Miller, who introduced his amendment with Rep. Elijah Cummings (D-Md.), has been pushing for foreclosure transparency for more than a year. The issue got some life last June, when John C. Dugan, comptroller of the currency, which oversees national banks, said his agency had found "significant limitations with the mortgage performance data reported by other organizations and trade associations."

For Miller, the data is important "so we can get a good handle on how many mortgages they really are modifying, what those modifications really consist of, what the re-default rate is and what the foreclosure rate is."

Banks often tell Congress, says Miller, that they have modified a sizable number of mortgages. What they don't say is that many of those modifications -- roughly half, according to one study -- modified the mortgage upward, making it more expensive, not less.

That explains why people are re-defaulting shortly after the alleged modifications. "An alarming trend has emerged where a significant number of homeowners are re-defaulting on home loans within just a few months of an initial mortgage modification," says Cummings. "To better guarantee that families will be able to stay in their homes, we need to understand what works and what doesn't when it comes to loan modifications, and we need to verify that lenders are providing the most effective and efficient assistance to borrowers -- particularly given the abusive practices that led many people into loans they can't afford in the first place."

Logically, if the homeowner couldn't make the pervious mortgage, he or she won't have much luck paying the upwardly modified one, either. But without accurate numbers, it's hard to know how often that's happening.

The media largely rely on data from the private firm RealtyTrac. But it has big problems, according to the report. "RealtyTrac publishes a monthly U.S. Foreclosure Market Report, which tracks foreclosures, not delinquencies or loss mitigation efforts. RealtyTrac's report is based on court filings and does not include information about the specific characteristics of loans.

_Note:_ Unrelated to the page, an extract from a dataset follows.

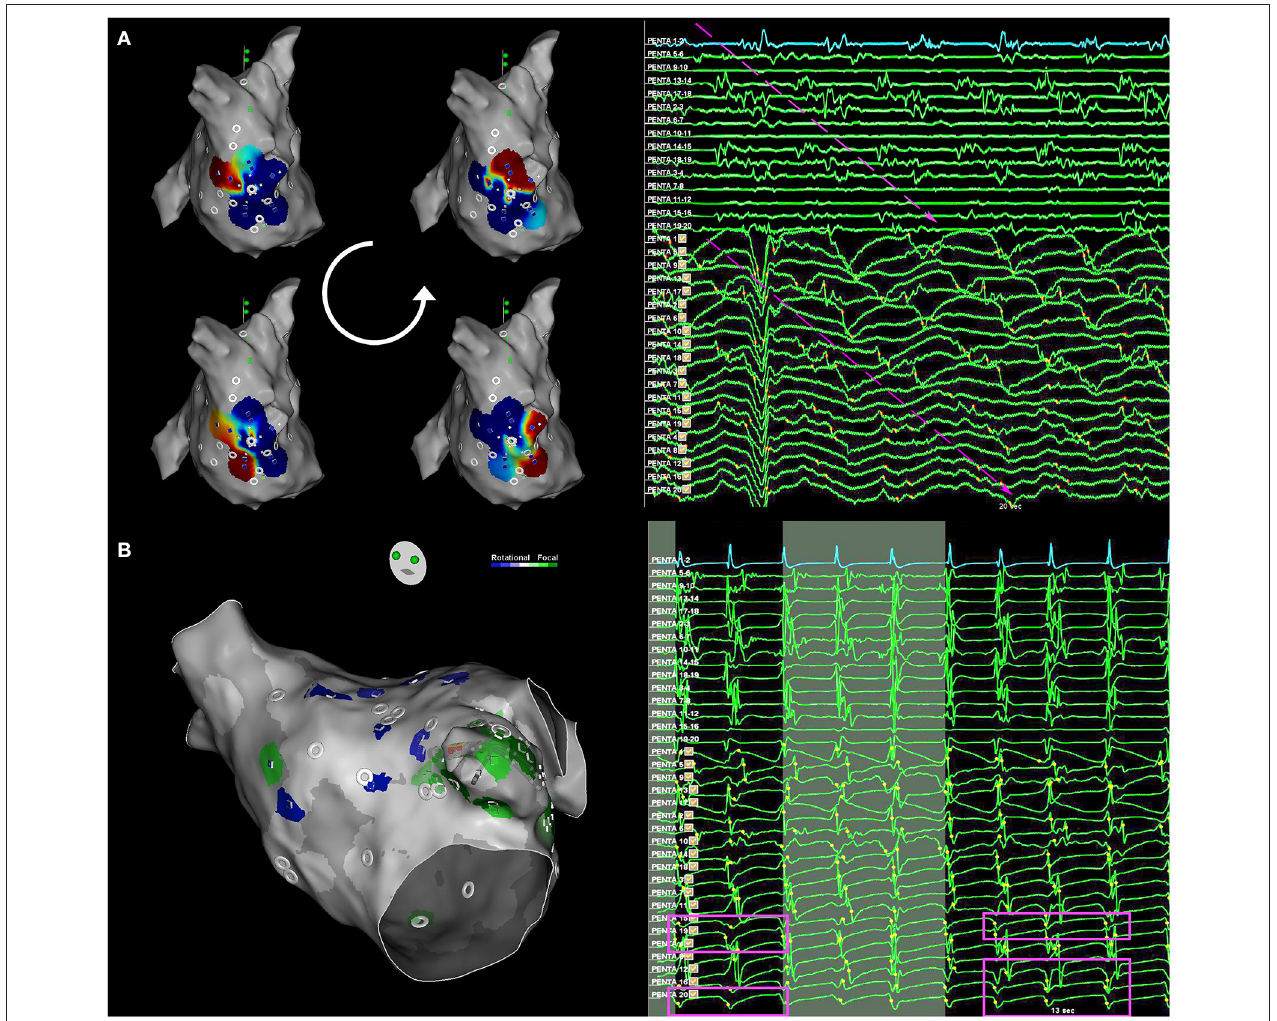
FIGURE 1 | Rotational and focal activity detection. (A) Rotational activity (RAc) detection with CartoFinder. Left, local activation map interactive view. One cycle of RAc is represented. Right, bipolar and unipolar EGMs from the multi-electrode catheter are shown. Electrograms (EGMs) are ordered by rings. Bipolar EGMs Penta 1–2 to Penta 17–18 form the external ring, Penta 2–3 to Penta 18–19 the middle ring, and Penta 3–4 to Penta 19-20 the internal ring. Unipolar EGMs Penta 1–17 form the external ring, Penta 2–18 form the external middle ring, Penta 3–19 form the internal middle ring, and Penta 4–20 form the internal ring. The staircase activation pattern expands the complete cycle. Long duration and low-amplitude EGMs are recorded by nearby electrodes: Penta 15–16, Penta 19–20, and Penta 18–19, where the center of rotation is located. The RAc has been highlighted by arrows. EGMs, electrograms. (B) Focal activity detection with CartoFinder. Left, the electroanatomical (EA) map view of the catheter was placed on the left atrial appendage. Focal activation is highlighted in green. Right, the darkest background window intervals show when repetitive focal activation events are detected with CartoFinder. The QS patterns are highlighted. Bipolar and unipolar EGMs are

Moreover, RealtyTrac's methodology overstates the number of unique properties in foreclosure because it measures foreclosure filings, and there can be multiple filings for an individual property. Moreover, many foreclosures that are initiated result in cure and reinstatement, a workout, a short sale, or a deed in lieu. RealtyTrac also tracks completed foreclosure sales, although it does not publish these numbers, but these are a more reliable indicator of foreclosure activity, albeit with a significant delay."

The problem extends across the federal government. The oversight panel reported that it set out to survey what data was kept by the Departments of Treasury and Housing and Urban Development (HUD), the Office of the Comptroller of the Currency (OCC), the Office of Thrift Supervision (OTS), the National Credit Union Administration (NCUA), the Federal Reserve Board, Federal Deposit Insurance Corporation (FDIC), and the Federal Housing Finance Agency (FHFA).

"The results of the survey were distressing," concludes the report. The report singled out the FHFA, which had sparse data even on mortgages held by government-sponsored enterprises under its domain. "The Panel is puzzled how FHFA can be performing its mission of overseeing the safety and soundness of the GSEs when it lacks basic knowledge of GSE losses," it reports.

In the midst of the foreclosure crisis, nobody's accurately tracking foreclosures. "No agency appears to have identified mortgage market intelligence gathering and analysis as its responsibility," concludes the oversight report.